A regular day at the lab.
Just a regular day at the Propylene Glycol manufacturing plant
Does this uniform comply with the Health and Safety at Work Act?

How safe is Propylene Glycol?

So, manufacturers are legally allowed to use Propylene Glycol in limited amounts - because it's safe, right?

Well, even the FDA is not that sure: "At lethal or near lethal doses (6 g per kg or more), it has been reported to cause kidney damage in several species and toe deformities in chicks." Say what? It causes deformities, but the FDA considers it safe?

A study from the Karlstad University in Sweden showed that propylene glycol and glycol ethers (PGEs) in bedroom air were associated with 1.5-fold greater likelihood of asthma, 2.8-fold greater likelihood of rhinitis, and 1.6-fold greater likelihood of eczema. Not good.

EWG's SkinDeep database gives it a rating of 3, with low to moderate overall hazard, warning of dermatitis and urticaria even at very low concentrations. Yet, it's used in many skincare products.

This Natural News article on Propylene Glycol quotes Shane Ellison, a former pharmaceutical chemist and author of 'Health Myths Exposed', who says: "It's foreign to the body and as such is toxic."

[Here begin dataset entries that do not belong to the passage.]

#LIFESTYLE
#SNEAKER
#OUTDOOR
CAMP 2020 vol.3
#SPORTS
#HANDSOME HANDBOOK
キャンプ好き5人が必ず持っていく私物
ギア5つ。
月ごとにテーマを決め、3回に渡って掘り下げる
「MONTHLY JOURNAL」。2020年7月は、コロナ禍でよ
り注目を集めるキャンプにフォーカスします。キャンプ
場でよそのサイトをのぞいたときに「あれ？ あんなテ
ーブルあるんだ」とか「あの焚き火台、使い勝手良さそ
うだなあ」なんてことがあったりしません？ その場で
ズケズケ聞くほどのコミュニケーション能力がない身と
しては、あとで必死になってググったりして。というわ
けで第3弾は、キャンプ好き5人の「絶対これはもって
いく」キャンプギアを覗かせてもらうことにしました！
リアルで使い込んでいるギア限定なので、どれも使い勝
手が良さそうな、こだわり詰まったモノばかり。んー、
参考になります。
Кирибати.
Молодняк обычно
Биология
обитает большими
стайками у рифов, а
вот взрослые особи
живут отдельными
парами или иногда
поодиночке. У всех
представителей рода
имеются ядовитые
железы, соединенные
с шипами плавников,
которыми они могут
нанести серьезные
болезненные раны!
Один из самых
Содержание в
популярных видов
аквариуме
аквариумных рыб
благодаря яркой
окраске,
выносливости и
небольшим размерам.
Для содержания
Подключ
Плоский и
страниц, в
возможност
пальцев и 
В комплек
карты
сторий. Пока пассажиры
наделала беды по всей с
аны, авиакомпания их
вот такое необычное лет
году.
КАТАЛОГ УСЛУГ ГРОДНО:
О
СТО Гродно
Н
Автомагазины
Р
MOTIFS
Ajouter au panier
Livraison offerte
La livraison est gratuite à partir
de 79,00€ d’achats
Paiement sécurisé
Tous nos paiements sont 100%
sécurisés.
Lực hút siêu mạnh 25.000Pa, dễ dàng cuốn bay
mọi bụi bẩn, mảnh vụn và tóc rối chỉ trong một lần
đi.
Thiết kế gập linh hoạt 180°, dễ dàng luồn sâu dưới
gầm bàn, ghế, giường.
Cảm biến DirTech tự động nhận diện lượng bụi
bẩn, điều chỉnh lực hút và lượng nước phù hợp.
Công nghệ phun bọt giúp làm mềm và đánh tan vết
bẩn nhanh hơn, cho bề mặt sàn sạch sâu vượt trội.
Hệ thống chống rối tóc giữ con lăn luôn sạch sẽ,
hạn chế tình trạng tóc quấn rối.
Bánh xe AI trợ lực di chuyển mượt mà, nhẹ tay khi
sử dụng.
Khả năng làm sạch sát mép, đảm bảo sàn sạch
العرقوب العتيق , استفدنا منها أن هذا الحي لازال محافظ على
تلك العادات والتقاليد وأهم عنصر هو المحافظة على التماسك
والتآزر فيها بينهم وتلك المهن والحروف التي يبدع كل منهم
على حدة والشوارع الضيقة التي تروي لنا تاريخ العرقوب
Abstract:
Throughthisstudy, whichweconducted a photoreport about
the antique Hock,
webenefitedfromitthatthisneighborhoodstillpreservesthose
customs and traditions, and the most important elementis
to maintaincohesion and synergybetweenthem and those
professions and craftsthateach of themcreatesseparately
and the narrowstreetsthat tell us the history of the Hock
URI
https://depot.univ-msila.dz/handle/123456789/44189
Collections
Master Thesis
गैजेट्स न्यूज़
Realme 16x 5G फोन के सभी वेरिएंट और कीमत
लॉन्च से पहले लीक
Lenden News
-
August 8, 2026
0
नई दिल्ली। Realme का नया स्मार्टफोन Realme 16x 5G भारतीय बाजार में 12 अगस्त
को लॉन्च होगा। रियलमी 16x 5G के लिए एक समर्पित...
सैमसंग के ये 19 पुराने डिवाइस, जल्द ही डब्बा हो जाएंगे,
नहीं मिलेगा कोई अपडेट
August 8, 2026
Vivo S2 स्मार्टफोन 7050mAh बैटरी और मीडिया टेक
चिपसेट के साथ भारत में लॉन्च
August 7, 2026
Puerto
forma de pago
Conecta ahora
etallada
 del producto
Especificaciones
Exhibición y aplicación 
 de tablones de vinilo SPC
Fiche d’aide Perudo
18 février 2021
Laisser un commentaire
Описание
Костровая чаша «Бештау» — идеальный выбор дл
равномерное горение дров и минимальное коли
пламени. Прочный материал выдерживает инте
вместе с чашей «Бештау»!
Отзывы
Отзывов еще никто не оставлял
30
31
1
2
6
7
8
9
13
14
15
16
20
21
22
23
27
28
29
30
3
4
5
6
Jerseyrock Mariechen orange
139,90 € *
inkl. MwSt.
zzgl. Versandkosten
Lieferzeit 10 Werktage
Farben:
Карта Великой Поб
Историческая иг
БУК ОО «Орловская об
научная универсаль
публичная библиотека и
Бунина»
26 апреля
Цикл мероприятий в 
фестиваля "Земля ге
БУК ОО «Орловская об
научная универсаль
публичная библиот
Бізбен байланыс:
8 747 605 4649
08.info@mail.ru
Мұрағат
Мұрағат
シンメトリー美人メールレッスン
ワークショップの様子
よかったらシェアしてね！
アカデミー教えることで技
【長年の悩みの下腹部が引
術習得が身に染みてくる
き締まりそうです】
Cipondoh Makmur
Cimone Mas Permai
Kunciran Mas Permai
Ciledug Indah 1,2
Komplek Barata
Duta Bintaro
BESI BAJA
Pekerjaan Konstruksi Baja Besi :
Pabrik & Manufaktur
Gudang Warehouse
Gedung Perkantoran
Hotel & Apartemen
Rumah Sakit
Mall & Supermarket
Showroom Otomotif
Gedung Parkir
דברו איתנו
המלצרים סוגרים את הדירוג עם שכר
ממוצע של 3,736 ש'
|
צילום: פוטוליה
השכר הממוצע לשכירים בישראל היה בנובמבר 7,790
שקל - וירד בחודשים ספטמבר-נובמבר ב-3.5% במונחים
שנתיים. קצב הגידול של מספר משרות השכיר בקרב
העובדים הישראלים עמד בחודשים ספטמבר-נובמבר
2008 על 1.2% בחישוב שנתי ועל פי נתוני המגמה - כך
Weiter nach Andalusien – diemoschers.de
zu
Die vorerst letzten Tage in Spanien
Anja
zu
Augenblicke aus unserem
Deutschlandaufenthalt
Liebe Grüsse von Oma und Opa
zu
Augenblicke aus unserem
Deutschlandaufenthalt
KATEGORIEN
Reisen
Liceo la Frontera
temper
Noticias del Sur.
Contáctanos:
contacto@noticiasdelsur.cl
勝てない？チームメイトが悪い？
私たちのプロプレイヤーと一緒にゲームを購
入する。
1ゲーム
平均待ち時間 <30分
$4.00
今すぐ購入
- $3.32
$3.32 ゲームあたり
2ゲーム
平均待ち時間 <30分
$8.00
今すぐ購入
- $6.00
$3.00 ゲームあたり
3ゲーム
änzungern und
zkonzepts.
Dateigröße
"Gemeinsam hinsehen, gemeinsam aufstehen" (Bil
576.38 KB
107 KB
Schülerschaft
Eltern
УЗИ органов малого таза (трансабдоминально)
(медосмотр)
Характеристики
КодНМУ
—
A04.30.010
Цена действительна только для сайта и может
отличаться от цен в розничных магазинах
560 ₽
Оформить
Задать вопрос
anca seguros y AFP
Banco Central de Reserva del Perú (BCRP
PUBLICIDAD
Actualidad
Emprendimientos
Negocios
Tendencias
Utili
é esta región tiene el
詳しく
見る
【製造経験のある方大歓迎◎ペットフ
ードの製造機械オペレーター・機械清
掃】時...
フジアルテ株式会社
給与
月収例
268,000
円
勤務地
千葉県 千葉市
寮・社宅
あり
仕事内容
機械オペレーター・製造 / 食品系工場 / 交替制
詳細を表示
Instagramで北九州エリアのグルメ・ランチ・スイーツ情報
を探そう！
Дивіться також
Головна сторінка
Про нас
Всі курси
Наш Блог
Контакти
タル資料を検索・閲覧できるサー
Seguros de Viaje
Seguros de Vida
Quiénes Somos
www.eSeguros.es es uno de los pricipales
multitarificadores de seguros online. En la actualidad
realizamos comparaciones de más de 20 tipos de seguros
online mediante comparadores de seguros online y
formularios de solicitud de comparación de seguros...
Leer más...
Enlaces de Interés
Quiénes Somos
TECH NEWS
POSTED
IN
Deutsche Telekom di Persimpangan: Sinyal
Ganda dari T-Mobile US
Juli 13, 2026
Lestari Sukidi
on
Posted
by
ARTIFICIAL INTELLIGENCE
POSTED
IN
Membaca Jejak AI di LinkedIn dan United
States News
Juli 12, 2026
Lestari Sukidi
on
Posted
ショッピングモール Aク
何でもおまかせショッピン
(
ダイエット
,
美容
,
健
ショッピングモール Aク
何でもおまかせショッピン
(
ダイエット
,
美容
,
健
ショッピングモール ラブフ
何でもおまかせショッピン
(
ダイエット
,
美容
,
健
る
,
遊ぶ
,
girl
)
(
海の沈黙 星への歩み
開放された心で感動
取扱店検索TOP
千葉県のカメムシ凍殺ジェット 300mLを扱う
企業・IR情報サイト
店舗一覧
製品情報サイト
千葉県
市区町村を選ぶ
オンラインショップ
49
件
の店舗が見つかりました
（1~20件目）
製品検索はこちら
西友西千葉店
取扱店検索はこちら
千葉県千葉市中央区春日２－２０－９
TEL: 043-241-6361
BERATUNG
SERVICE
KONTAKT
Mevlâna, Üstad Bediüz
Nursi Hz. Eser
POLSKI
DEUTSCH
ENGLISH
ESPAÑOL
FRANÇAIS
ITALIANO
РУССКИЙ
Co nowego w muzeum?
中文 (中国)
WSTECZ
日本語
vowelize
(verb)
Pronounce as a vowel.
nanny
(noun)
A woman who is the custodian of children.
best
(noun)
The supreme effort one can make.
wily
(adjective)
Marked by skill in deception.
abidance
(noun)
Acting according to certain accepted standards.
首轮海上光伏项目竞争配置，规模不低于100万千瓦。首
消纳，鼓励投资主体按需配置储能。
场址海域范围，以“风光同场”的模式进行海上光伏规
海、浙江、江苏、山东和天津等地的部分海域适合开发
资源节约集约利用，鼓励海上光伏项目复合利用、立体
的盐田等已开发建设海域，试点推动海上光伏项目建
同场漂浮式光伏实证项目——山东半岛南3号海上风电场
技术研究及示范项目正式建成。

Scorecard, a website that aggregates information about pollution problems and toxic chemicals, lists Propylene Glycol as a suspected immunotoxicant, neurotoxicant, respiratory toxicant and skin or sense organ toxicant.

Propylene Glycol can be lethal to cats. According to the FDA (who, if you remember, has pronounced it safe), "Reports in the veterinary literature of scientifically sound studies have shown that propylene glycol reduces the red blood cell survival time, renders red blood cells more susceptible to oxidative damage, and has other adverse effects in cats consuming the substance at levels found in soft-moist food. In light of these new data, CVM amended the regulations to expressly prohibit the use of propylene glycol in cat foods." So, it can't be used in cat food any more.


I don't want no Propylene Glycol!
I don't want no Propylene Glycol!

What can you do about it?

Here's my problem with Propylene Glycol: Just because you can use something, does not mean that you should. There are many safer alternatives to this chemical that can be used instead of it. Not only does the currently available research show that Propylene Glycol can be an irritant, but it also confirms that it can be mutagenic and toxic, which is harmful not only for humans, but it can also affect animals and the environment. When degrading, Propylene Glycol can damage aquatic life, as it consumes oxygen that fish and other aquatic organisms require for survival.

My advice is: Always read ingredient listings. On everything. Know what you eat or use on your body. Propylene Glycol is commonly found in following personal care products:

     ■  stick deodorant
     ■  soap
     ■  make-up products
     ■  moisturiser
     ■  toothpaste & mouthwash
     ■  hair colour
     ■  ...and many, many more

I believe that repeated exposure to numerous chemicals that are present in our everyday life is a problem. By reducing the amount of different ingredients we are exposed to, we can help our bodies to detox, without constantly overloading them. Every chemical that enters our organs needs to be identified, recognised and neutralised by the immune system. Why make this job harder?

What do you know about Propylene Glycol, and what products have you encountered it in? Let me know in your comments!